First-principles LCAO study of the low and room temperature phases of CdPS$_3$

TL;DR

This study uses first-principles calculations to analyze the electronic and atomic structures of CdPS3 in its low and room temperature phases, revealing how pressure influences its band gap.

Contribution

It provides a detailed first-principles analysis of CdPS3's phases, including pressure effects on the band gap, with results aligning well with experimental data.

Findings

The calculated band gaps closely match experimental values.

Pressure causes the band gap to reach a maximum at different pressures for each phase.

The maximum band gap values are approximately 4 eV and 3.6 eV for the R3 and C2/m phases, respectively.

Abstract

The electronic and atomic structure of a bulk 2D layered van-der-Waals compound CdPS3 was studied in the low (R3) and room (C2/m) temperature phases using first-principles calculations within the periodic linear combination of atomic orbitals method with hybrid meta exchange-correlation M06 functional.
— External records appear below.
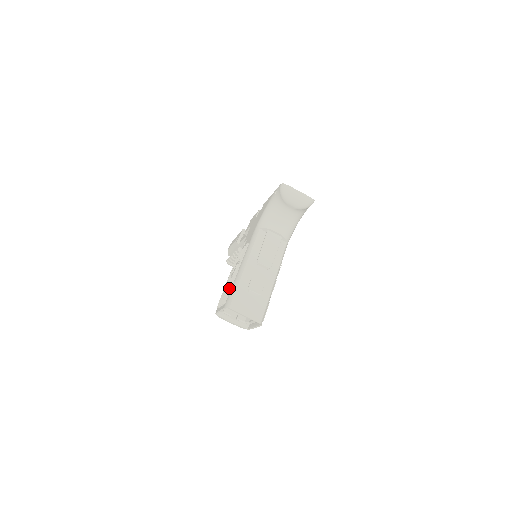
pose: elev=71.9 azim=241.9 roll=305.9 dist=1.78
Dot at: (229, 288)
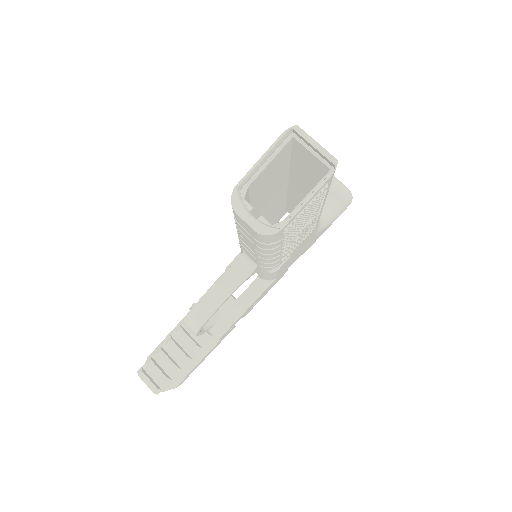
Dot at: occluded
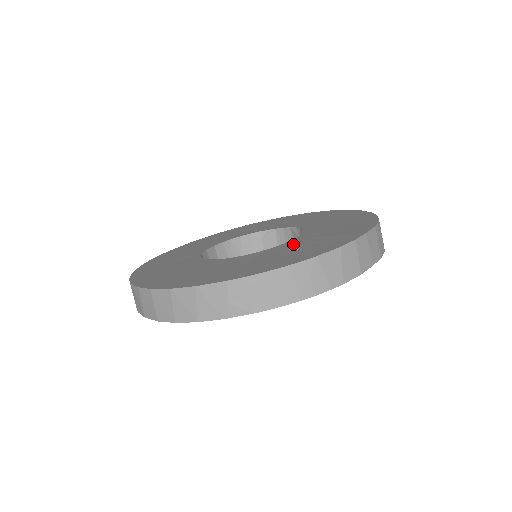
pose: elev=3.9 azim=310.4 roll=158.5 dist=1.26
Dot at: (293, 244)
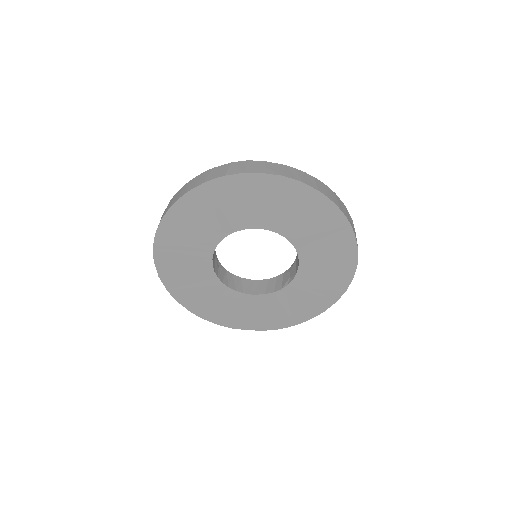
Dot at: occluded
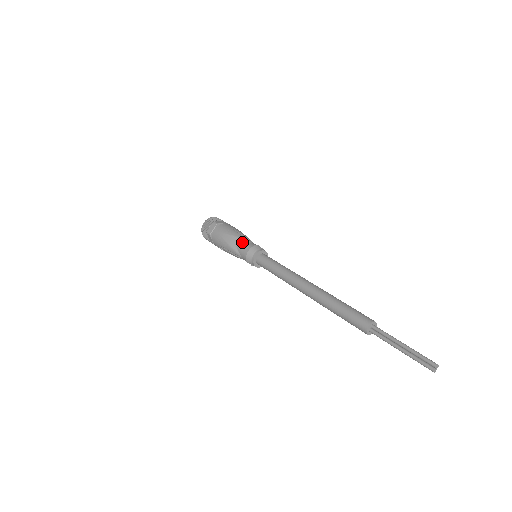
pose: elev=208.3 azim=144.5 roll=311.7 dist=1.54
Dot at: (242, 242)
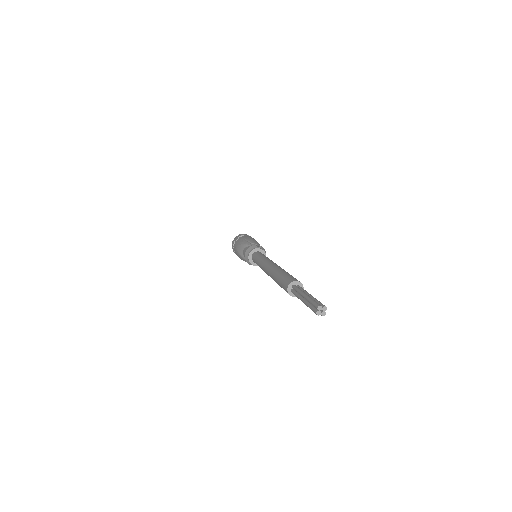
Dot at: (245, 248)
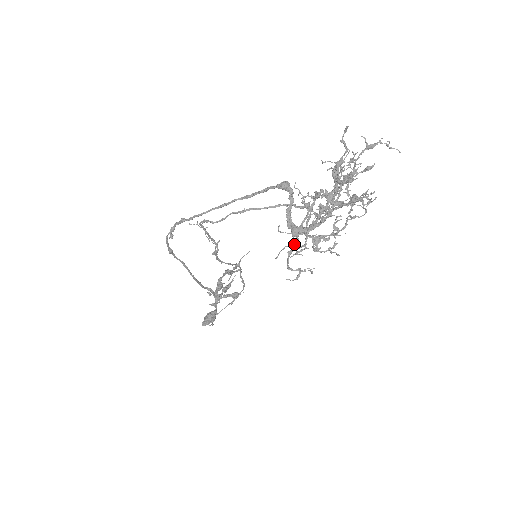
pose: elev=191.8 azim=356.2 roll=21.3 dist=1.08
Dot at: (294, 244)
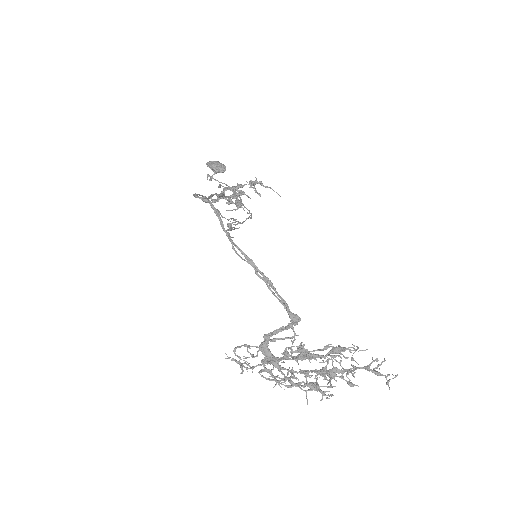
Dot at: occluded
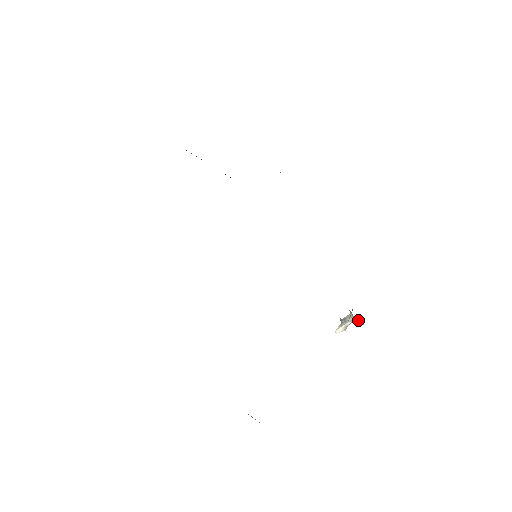
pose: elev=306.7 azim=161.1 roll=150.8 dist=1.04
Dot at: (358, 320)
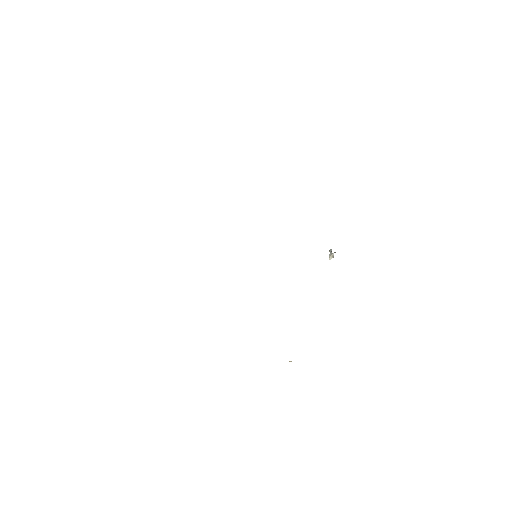
Dot at: occluded
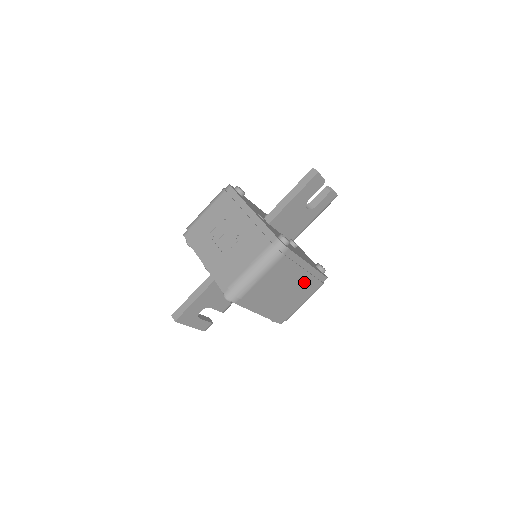
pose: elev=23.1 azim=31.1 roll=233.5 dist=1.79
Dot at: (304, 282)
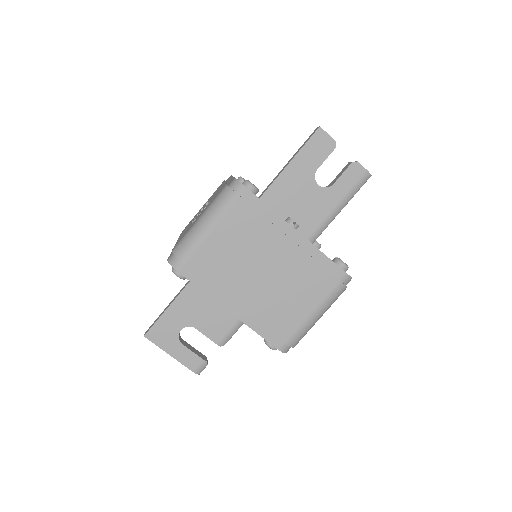
Dot at: (298, 266)
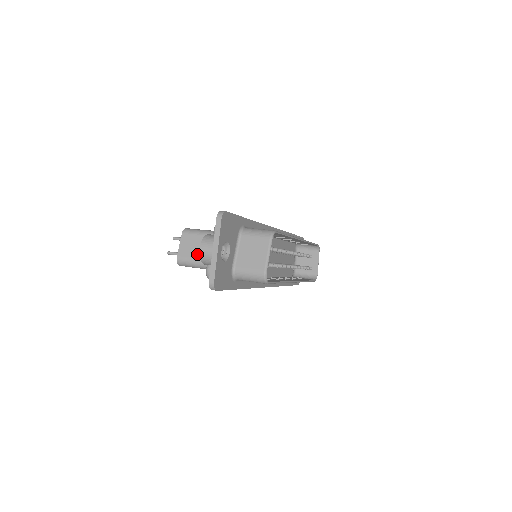
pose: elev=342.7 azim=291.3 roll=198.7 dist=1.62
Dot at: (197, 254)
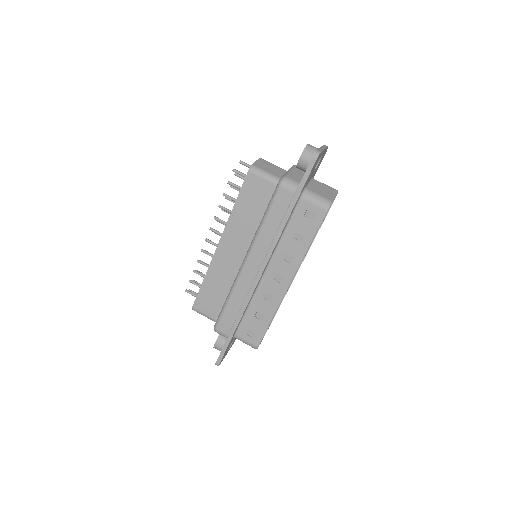
Dot at: occluded
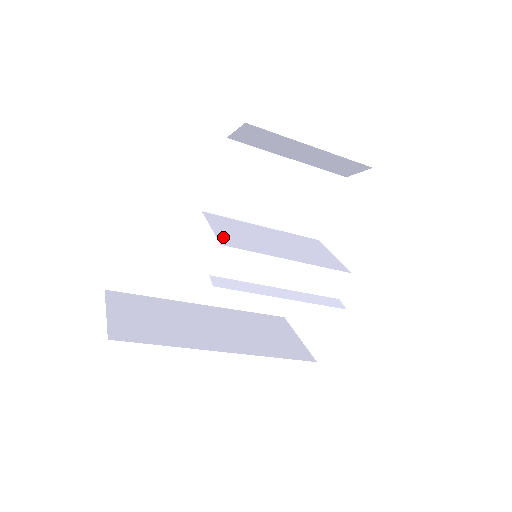
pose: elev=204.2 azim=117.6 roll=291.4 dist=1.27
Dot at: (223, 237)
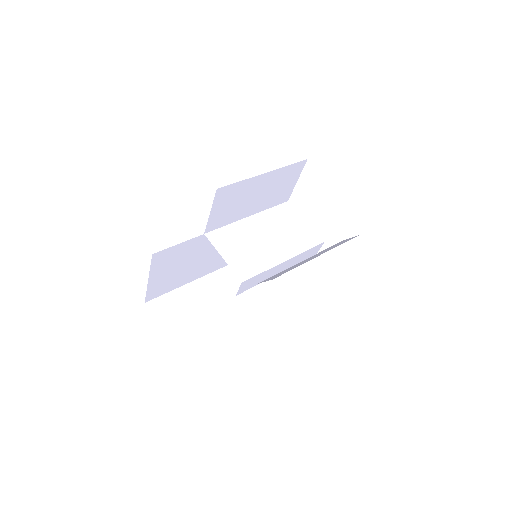
Dot at: (237, 268)
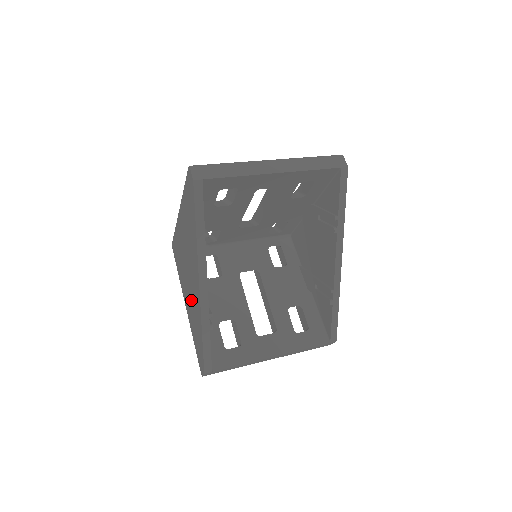
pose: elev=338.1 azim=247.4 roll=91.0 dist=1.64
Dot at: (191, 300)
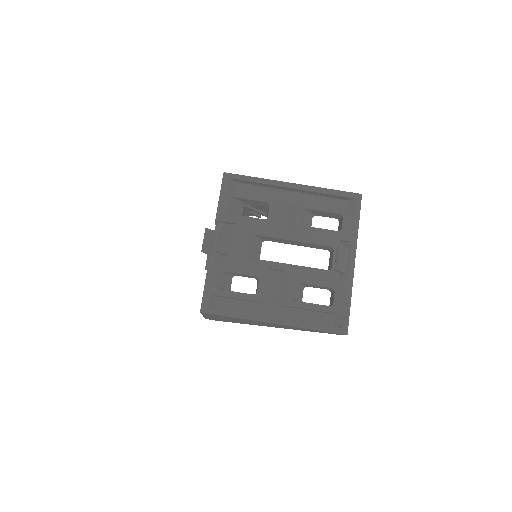
Dot at: occluded
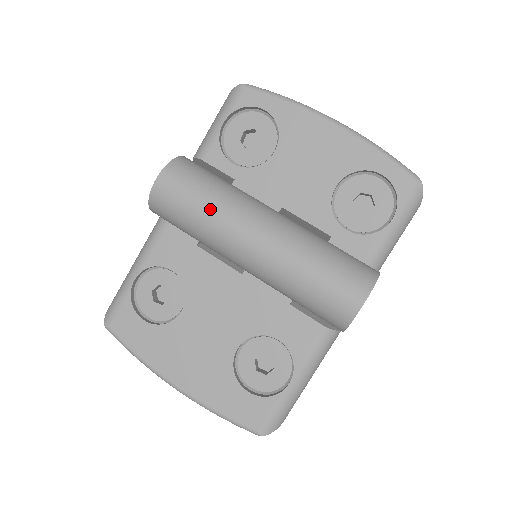
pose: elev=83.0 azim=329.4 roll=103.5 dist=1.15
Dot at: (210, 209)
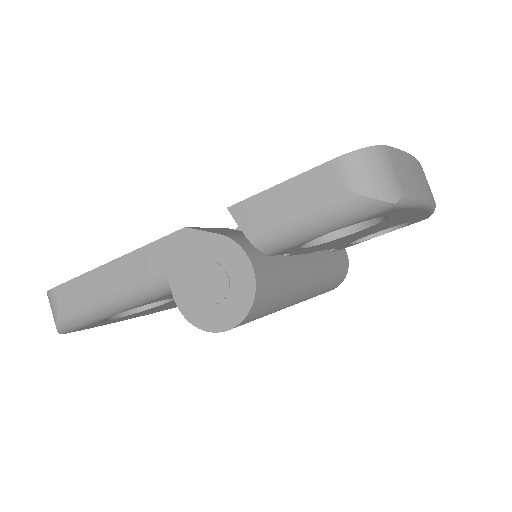
Dot at: occluded
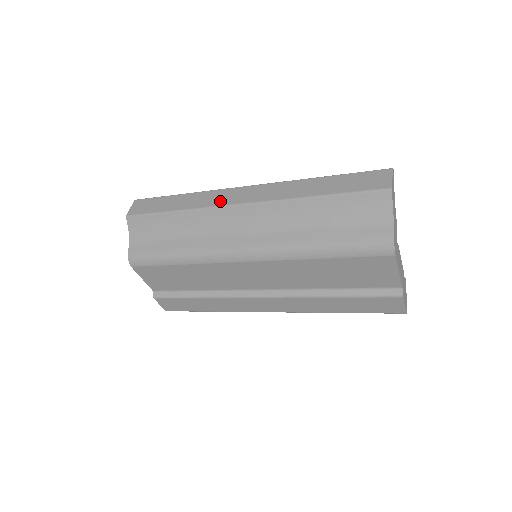
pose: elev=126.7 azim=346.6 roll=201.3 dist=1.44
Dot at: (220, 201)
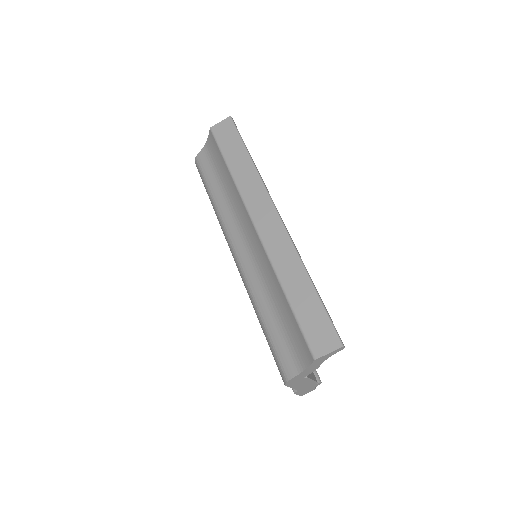
Dot at: (252, 203)
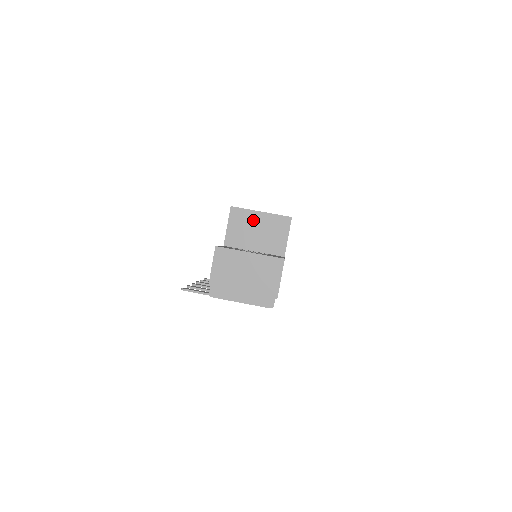
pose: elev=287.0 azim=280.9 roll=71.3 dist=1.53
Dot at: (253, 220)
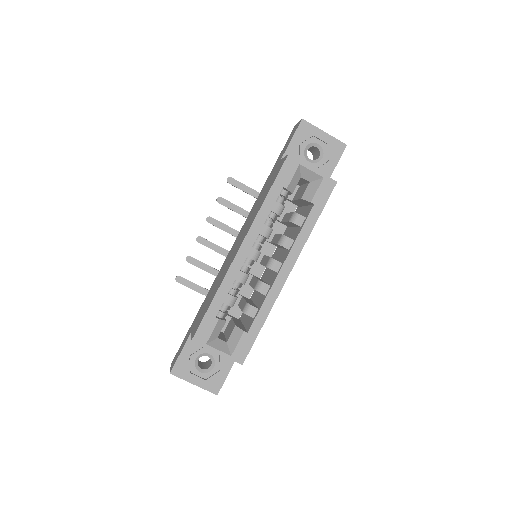
Dot at: occluded
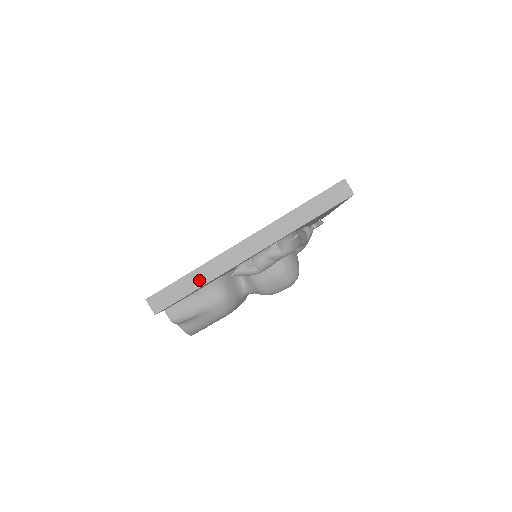
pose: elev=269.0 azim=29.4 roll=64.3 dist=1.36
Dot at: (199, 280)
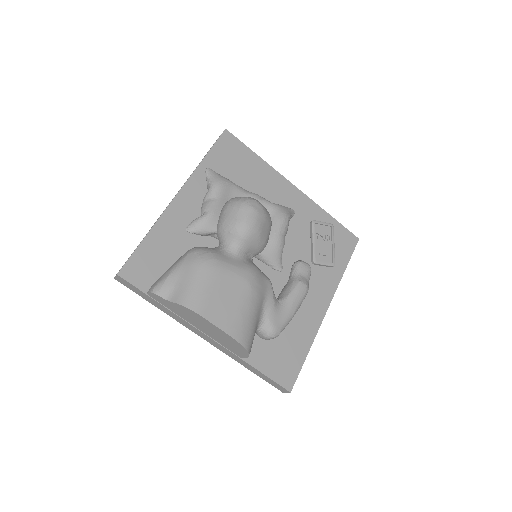
Dot at: (146, 235)
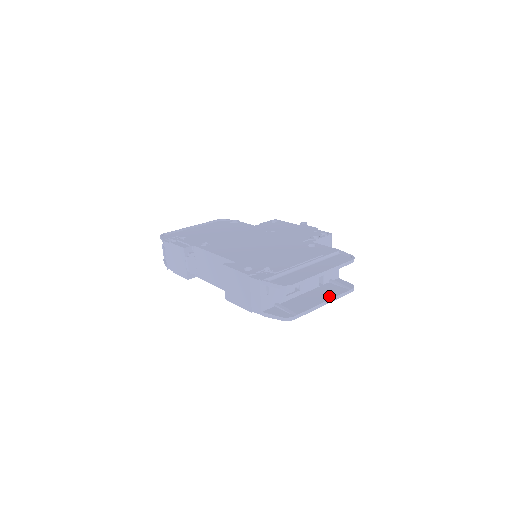
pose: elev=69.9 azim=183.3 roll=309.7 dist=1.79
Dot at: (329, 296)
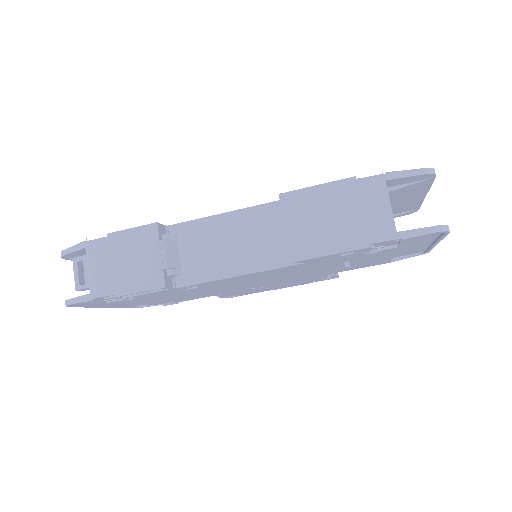
Dot at: occluded
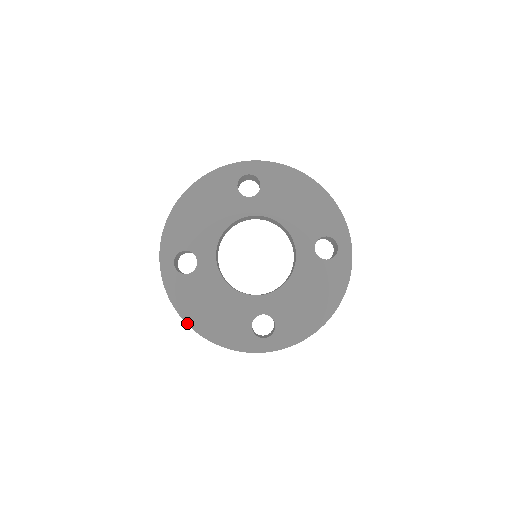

The calculation results reproduce well the experimental crystallographic parameters. The value of the indirect band gap Eg=3.4 eV for the room-temperature monoclinic C2/m phase is close to the experimental one, while the indirect band gap Eg=3.3 eV was predicted for the low-temperature trigonal R3 phase. The effect of hydrostatic pressure on the band gap in both phases was studied in the pressure range from 0 to 40 GPa. In both cases, the pressure dependence of the band gap passes through a maximum, but at different pressures. In the R3 phase, the band gap reaches its maximum value of ~4 eV at ~30 GPa, whereas in the C2/m phase, the maximum value of ~3.6 eV is reached already at ~8 GPa.